Why are Chinese scrap metal merchants raiding WWII graves?

As Winston Churchill reflected on being told that the HMS Repulse had been sunk by the Japanese in December 1941, he wrote in his memoir: “In all the war, I never received a more direct shock.” 508 men went down with the ship, and with them went the Allies hopes of a quick victory in the Pacific War. The wreck of the Repulse remains both a symbol of one of the most significant battles of WWII and the grave of the officers and crew that died that day.
Well, what’s left of the wreck is. Because at $4,900 per tonne, the metal within the ship’s phosphor bronze propellers is an attractive target for Chinese merchants with no time for sentimentality. In 2014 it was discovered that the wreck of the Repulse had been seriously damaged by salvagers. It is a similar story throughout the Pacific, which is littered with Japanese, American, British, Dutch and Australian shipwrecks from WWII.

Dataset entries:
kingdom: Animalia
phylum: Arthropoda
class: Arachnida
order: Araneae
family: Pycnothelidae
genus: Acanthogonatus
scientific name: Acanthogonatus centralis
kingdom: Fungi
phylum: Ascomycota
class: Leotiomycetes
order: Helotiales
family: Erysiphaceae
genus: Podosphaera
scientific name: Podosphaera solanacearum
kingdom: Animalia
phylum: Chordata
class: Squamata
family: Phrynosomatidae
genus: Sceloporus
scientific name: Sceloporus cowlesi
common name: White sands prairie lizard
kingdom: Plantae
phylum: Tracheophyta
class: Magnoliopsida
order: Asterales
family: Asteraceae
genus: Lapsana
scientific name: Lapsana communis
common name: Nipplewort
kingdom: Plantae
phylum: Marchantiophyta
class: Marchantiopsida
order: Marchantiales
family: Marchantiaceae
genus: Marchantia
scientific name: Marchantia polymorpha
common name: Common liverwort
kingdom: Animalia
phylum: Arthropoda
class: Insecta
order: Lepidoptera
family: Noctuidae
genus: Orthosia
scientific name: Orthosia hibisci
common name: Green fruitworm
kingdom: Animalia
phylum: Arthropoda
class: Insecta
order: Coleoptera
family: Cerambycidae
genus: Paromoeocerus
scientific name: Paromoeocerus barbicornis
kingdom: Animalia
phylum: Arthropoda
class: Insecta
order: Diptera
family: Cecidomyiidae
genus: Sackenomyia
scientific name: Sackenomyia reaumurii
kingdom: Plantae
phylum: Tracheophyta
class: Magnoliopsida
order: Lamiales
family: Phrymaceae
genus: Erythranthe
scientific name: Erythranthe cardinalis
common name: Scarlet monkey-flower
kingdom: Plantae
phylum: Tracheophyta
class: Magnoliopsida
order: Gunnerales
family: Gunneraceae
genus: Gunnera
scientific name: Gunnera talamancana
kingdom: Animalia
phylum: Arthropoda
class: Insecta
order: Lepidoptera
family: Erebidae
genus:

=== TASK OBJECTIVE ===
Copy word for word the section of the article on scrap metal merchants raiding WWII graves, starting at "Why are Chinese" and ending at "died that day.".

=== YOUR RESPONSE ===
Why are Chinese scrap metal merchants raiding WWII graves?

As Winston Churchill reflected on being told that the HMS Repulse had been sunk by the Japanese in December 1941, he wrote in his memoir: “In all the war, I never received a more direct shock.” 508 men went down with the ship, and with them went the Allies hopes of a quick victory in the Pacific War. The wreck of the Repulse remains both a symbol of one of the most significant battles of WWII and the grave of the officers and crew that died that day.